The solo album Pete Townshend called a “masterpiece”

Nobody had survived the 1970s quite like Pete Townshend.

At the decade’s start, there were essentially three monster rock bands of the day, all hailing from the UK and muscling each other out of the way for the world’s premier arena filler. The Rolling Stones were strutting across their golden album run, perfecting the day’s roots rock with their American plunder of country and blues, with Led Zeppelin’s heavy mythos attack from the side as the era’s classic rock sensation.

Yet, while the two eventually creaked into self-parody at the advent of punk, The Who dropped 1978’s Who Are You, led by the canonical title-track and showing no signs that Townshend at the team were slowing down for the 1980s.

Founding drummer died three months after the album’s release, marking a mini hiatus until 1981’s Face Dances with Small Faces’ Kenney Jones stepping behind the kit.

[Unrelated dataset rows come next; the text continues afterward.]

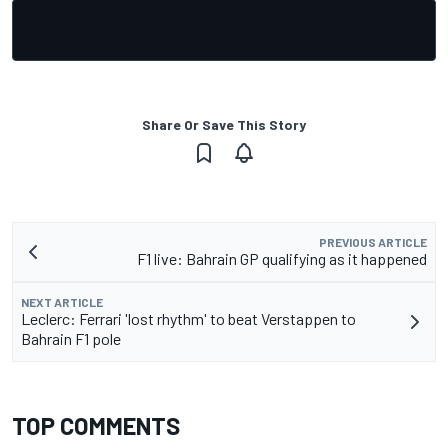
Share Or Save This Story
PREVIOUS ARTICLE
F1 live: Bahrain GP qualifying as it happened
NEXT ARTICLE
Leclerc: Ferrari 'lost rhythm' to beat Verstappen to
Bahrain F1 pole
TOP COMMENTS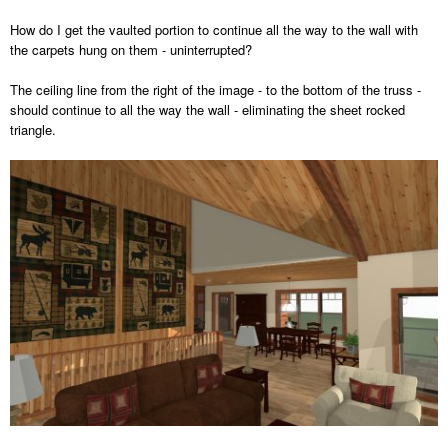
How do I get the vaulted portion to continue all the way to the wall with
the carpets hung on them - uninterrupted?
The ceiling line from the right of the image - to the bottom of the truss -
should continue to all the way the wall - eliminating the sheet rocked
triangle.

Responsible for much of The Who’s wieldy songbook, and keenly crafting their grand conceptual arcs across their various rock opera narratives, Townshend was still full of creative energy. Only two years after 1980’s solo Empty Glass, Townsend began preparations for a new album that soaked up the new wave trends around him, as well as eagerly defied expectations from The Who base.

Having been struck with a destructive alcohol problem that nearly upended his marriage and family life, Townshend pointed his lyrical pen inwards to dissect his inner turmoil, exploring everything from his fascination with Meher Baba’s spiritual teachings, the trappings of isolation, and the many meanings behind one’s uniform. Dropped in 1982, All the Best Cowboys Have Chinese Eyes would doggedly pursue a contemporary pop sound amid its ornate compositions.

The atrociously titled solo effort—apparently a reference to actors like Clint Eastwood or John Wayne and their enigmatic squinting eyes, Townshend later claimed he should have won a “Stupid Title of the Year”—All the Best Cowboys Have Chinese Eyes was an album for the MTV age. Collating a series of promos for a whole bunch of songs beyond just the ‘Face Dances, Pt 2’ and ‘Uniforms (Corp d’Esprit)’ singles, a half-hour video short was released to accompany the record. Before long, Townshend was the face of a new pop climate, exclaiming “I want my MTV” on the cusp of the cable channel’s pop cultural domination.

“This LP is close to a masterpiece by my own terms,” Townshend boldly claimed. “Yes, some critics accused me of being self-indulgent. This is the moment you realise you’ve become a genius when a mere critic calls you self-indulgent or pretentious. The fact that critics found it self-indulgent made me realise that they couldn’t believe I could write a song about anyone but myself”.

Congratulating himself for taking a daunting creative leap, he added, “The difference between an artist and a journalist is that an artist deals in truth, whereas journalists deal in facts and opinions. If my process appears indulgent, it might simply be because I take the most embarrassing risks”. Take an embarrassing risk he did, All the Best Cowboys Have Chinese Eyes a cumbersome and opulent affair, despite beating with a sincere heart.